▶ _Testo fornito_:
#####

55      NW e la Commissione sostengono che il ripristino dei controlli alle frontiere interne ai sensi degli articoli 25 e 27 di tale codice per un periodo superiore alla durata massima di sei mesi prevista all’articolo 25, paragrafo 4, di detto codice, comporta necessariamente l’incompatibilità di tali controlli con il diritto dell’Unione. Secondo tali parti, soltanto una minaccia grave, nuova per natura, potrebbe giustificare una nuova applicazione di tale articolo 25 con, di conseguenza, una nuova applicazione dei periodi previsti da tale disposizione per i controlli alle frontiere interne. Se i governi francese e svedese sostengono che una nuova minaccia grave per l’ordine pubblico o la sicurezza interna può comportare una nuova applicazione di tali periodi, il governo francese ritiene altresì, al pari dei governi austriaco e danese, che una nuova valutazione della minaccia precedente dovrebbe anche consentire una nuova applicazione delle disposizioni pertinenti. Infine, il governo tedesco fa valere che gli Stati membri dovrebbero poter derogare a detti periodi ricorrendo direttamente all’articolo 72 TFUE.

56      A tale riguardo, occorre ricordare che, secondo giurisprudenza costante, ai fini dell’interpretazione di una norma di diritto dell’Unione, si deve tener conto non soltanto del tenore letterale della stessa, ma anche del suo contesto e degli scopi perseguiti dalla normativa di cui essa fa parte [sentenza del 12 maggio 2021, Bundesrepublik Deutschland (Avviso rosso dell’Interpol), C‑505/19, EU:C:2021:376, punto 77 e giurisprudenza ivi citata].

57      Per quanto riguarda, anzitutto, il tenore letterale dell’articolo 25, paragrafo 4, del codice frontiere Schengen, occorre osservare che i termini «non è superiore a sei mesi», tendono ad escludere qualsiasi possibilità di oltrepassare tale durata.

#####

▶ _Materiale fornito_:

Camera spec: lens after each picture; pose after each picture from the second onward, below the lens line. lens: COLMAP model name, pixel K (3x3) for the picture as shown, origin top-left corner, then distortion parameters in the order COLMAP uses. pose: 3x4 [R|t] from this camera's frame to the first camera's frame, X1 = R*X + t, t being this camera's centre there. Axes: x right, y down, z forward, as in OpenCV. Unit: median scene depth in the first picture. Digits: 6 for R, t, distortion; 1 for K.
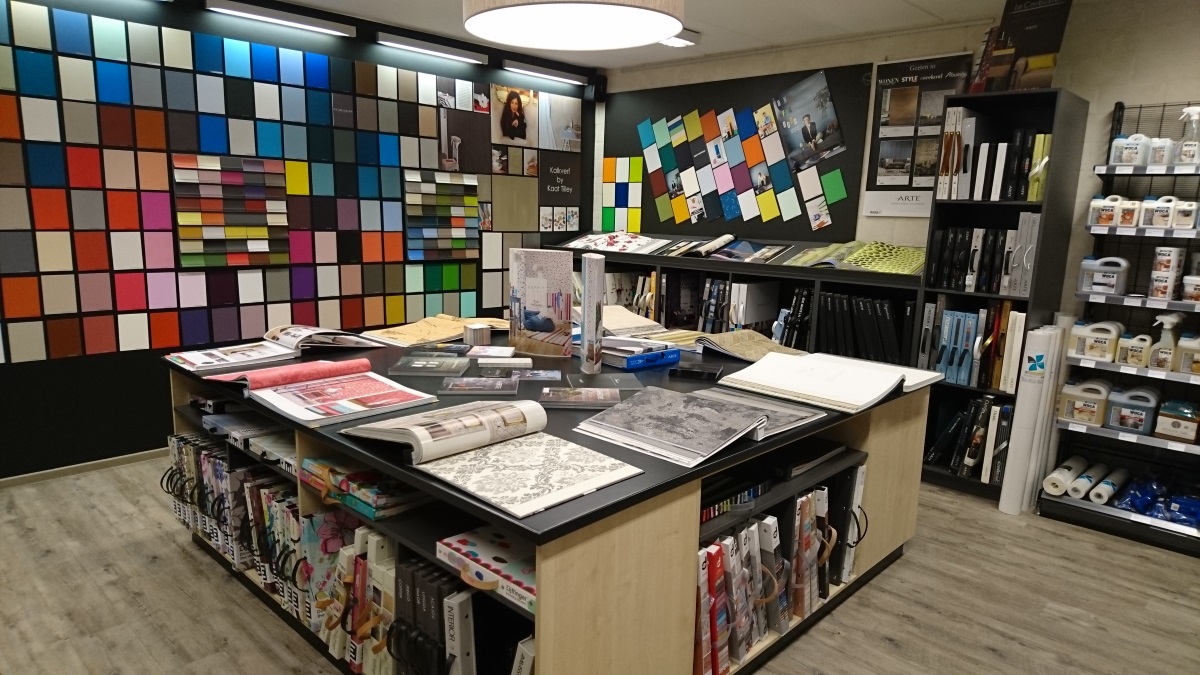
lens RADIAL K [[743.6, 0, 600.0], [0, 743.6, 337.5], [0, 0, 1]] dist [0.161661, -0.142810]
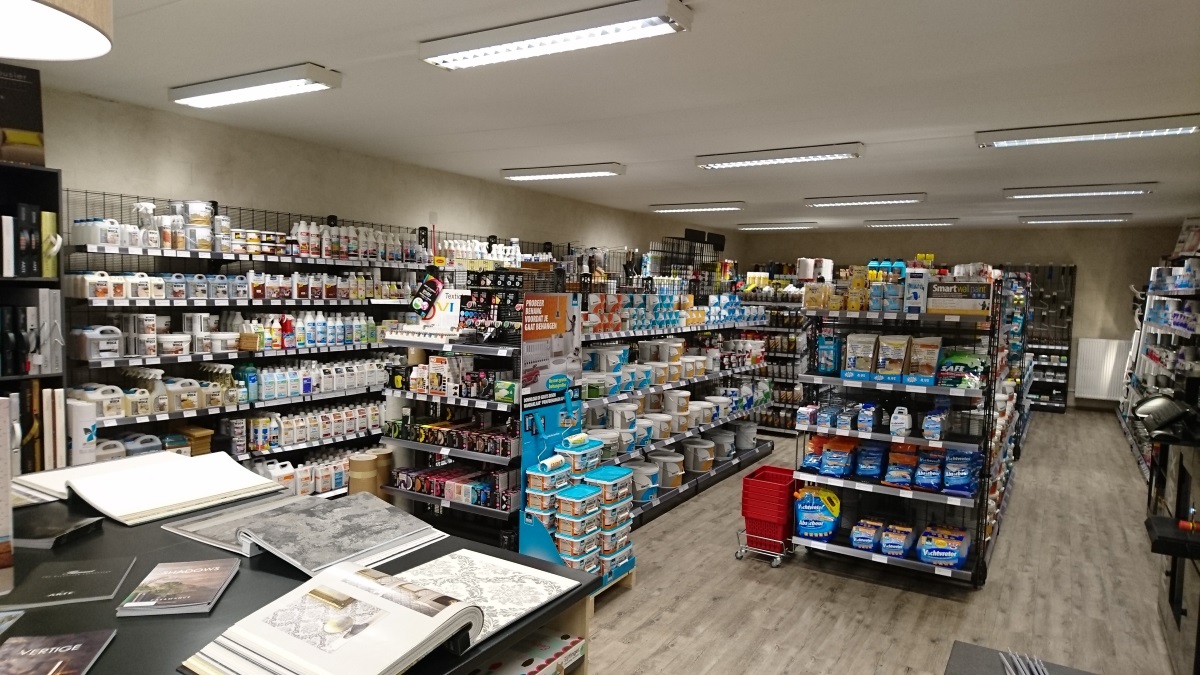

#####

▶ _Consegna_:
Riproduci integralmente e senza alcuna modifica il testo sui controlli alle frontiere interne dello spazio Schengen riportato sopra.

▶ _Spazio risposta_:
55      NW e la Commissione sostengono che il ripristino dei controlli alle frontiere interne ai sensi degli articoli 25 e 27 di tale codice per un periodo superiore alla durata massima di sei mesi prevista all’articolo 25, paragrafo 4, di detto codice, comporta necessariamente l’incompatibilità di tali controlli con il diritto dell’Unione. Secondo tali parti, soltanto una minaccia grave, nuova per natura, potrebbe giustificare una nuova applicazione di tale articolo 25 con, di conseguenza, una nuova applicazione dei periodi previsti da tale disposizione per i controlli alle frontiere interne. Se i governi francese e svedese sostengono che una nuova minaccia grave per l’ordine pubblico o la sicurezza interna può comportare una nuova applicazione di tali periodi, il governo francese ritiene altresì, al pari dei governi austriaco e danese, che una nuova valutazione della minaccia precedente dovrebbe anche consentire una nuova applicazione delle disposizioni pertinenti. Infine, il governo tedesco fa valere che gli Stati membri dovrebbero poter derogare a detti periodi ricorrendo direttamente all’articolo 72 TFUE.

56      A tale riguardo, occorre ricordare che, secondo giurisprudenza costante, ai fini dell’interpretazione di una norma di diritto dell’Unione, si deve tener conto non soltanto del tenore letterale della stessa, ma anche del suo contesto e degli scopi perseguiti dalla normativa di cui essa fa parte [sentenza del 12 maggio 2021, Bundesrepublik Deutschland (Avviso rosso dell’Interpol), C‑505/19, EU:C:2021:376, punto 77 e giurisprudenza ivi citata].

57      Per quanto riguarda, anzitutto, il tenore letterale dell’articolo 25, paragrafo 4, del codice frontiere Schengen, occorre osservare che i termini «non è superiore a sei mesi», tendono ad escludere qualsiasi possibilità di oltrepassare tale durata.